Childhood speech apraxia is a motor speech disturbance, there’s something in the brain of the child that doesn’t allow messages to get to the muscles of the mouth to properly produce speech.
The cause is mostly unknown. CAS is not a “outgrown” disorder, but will not progress without treatment for children with CAS.
Little data are available on how many children have speech apraxia in their childhood, the percentage of kids diagnosed with the disease seems to be rising, but how the incidence has changed over time is difficult to assess.
The most common causes of acquired apraxia are:
- Increased accessibility of CAS studies.
- Brain tumor.
- Traumatic brain injury.
- Evaluation and identification of earlier age.
- Certain mitochondrial disorders.
- Increased awareness by practitioners and relatives of childhood language apraxis.
- Condition that causes the brain and nervous system to deteriorate gradually (neurodegenerative disease).
Signs and symptoms.
The three most prevalent characteristics in kids with speech apraxis, according to the American Speech-LanguageHearing Association (ASHA, 2007), are:
- Difficulty generating words and phrases that are longer, more complicated.

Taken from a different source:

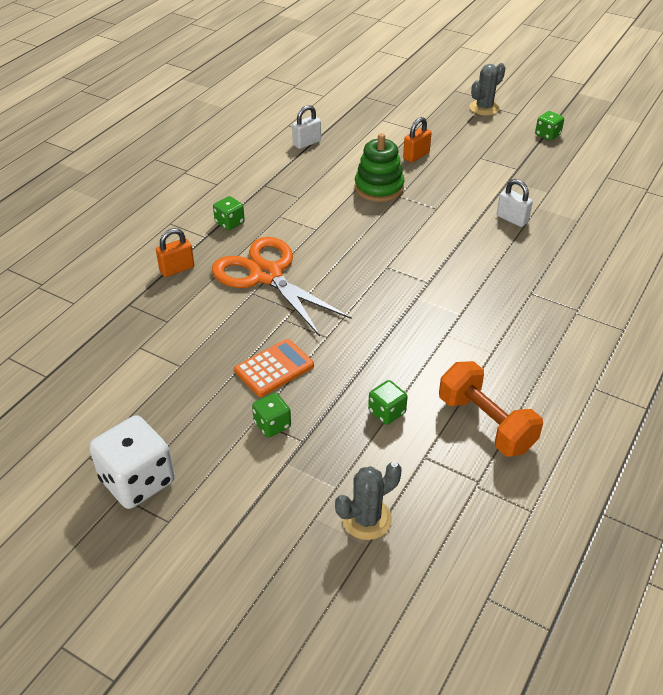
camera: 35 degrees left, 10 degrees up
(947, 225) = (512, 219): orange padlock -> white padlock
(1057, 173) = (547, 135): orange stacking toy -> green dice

- Inappropriate intonation and stress in word / phrase manufacturing (e.g., timing, rhythm and speech flow difficulties).
- Inconsistent consonant and vowel mistakes in repeated syllable or word productions (for instance, a kid says the same word differently every time he attempts to create it).

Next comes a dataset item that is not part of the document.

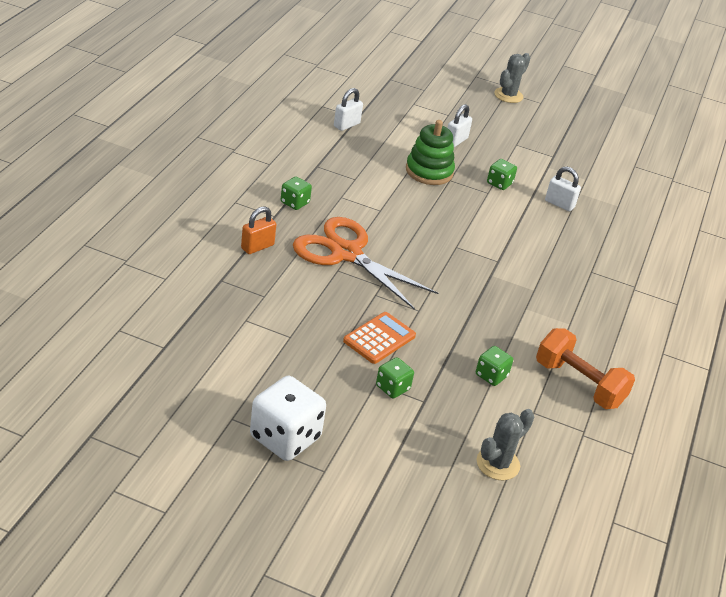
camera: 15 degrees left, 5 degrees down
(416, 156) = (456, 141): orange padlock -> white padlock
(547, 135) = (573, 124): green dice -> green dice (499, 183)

Some additional language manufacturing features connected with speech apraxia in adolescence
- Vowel sound mistakes.
- Multiple and/or uncommon errors in noise.
- Late development of the early words and sounds of the child.
- A decreased inventory of sound (for example, a lack of expected variety of consonant and vowel sounds at some age).
- Differences in automatic speech performance (such as “hello” and “thank you”) as opposed to voluntary speech. In most instances, apraxia of speech affects volunteer speech more.
- Excessive mouth movements or attempts to position the mouth for the production of sound.
- Errors in terms of sound manufacturing (such as omitted, switched, or added to phrases and phrases).
- The number of words produced is persistent or frequently regressed.